▸ **Recorded data**
--- START ---

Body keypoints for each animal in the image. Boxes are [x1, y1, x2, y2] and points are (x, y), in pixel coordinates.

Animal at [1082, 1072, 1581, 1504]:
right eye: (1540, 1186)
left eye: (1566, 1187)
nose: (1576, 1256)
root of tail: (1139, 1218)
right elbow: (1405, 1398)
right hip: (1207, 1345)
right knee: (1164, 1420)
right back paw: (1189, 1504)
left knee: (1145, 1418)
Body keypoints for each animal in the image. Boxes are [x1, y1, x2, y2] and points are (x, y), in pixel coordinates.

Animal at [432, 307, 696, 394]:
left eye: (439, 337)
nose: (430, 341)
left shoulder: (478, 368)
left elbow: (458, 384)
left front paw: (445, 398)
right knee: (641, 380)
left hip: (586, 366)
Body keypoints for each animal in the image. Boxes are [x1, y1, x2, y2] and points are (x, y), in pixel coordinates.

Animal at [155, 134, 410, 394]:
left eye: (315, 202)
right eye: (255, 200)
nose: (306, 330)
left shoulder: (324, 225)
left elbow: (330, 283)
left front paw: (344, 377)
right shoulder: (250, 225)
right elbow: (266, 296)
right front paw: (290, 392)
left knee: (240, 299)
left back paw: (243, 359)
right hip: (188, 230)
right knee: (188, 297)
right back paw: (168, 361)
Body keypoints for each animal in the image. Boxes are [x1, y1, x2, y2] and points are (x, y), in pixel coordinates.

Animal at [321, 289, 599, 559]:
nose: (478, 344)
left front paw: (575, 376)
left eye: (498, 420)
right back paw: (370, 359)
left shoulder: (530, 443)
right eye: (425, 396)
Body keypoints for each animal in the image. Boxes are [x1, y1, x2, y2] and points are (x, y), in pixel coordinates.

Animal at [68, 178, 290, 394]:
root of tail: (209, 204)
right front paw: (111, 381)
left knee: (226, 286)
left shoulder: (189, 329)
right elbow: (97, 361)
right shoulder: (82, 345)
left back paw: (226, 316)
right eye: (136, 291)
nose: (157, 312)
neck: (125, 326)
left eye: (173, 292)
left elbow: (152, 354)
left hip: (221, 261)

--- END ---

▸ **What is needed**
Please give the number of lines in the entries above that hold "front", with no other text.

▸ **Answer to this problem**
5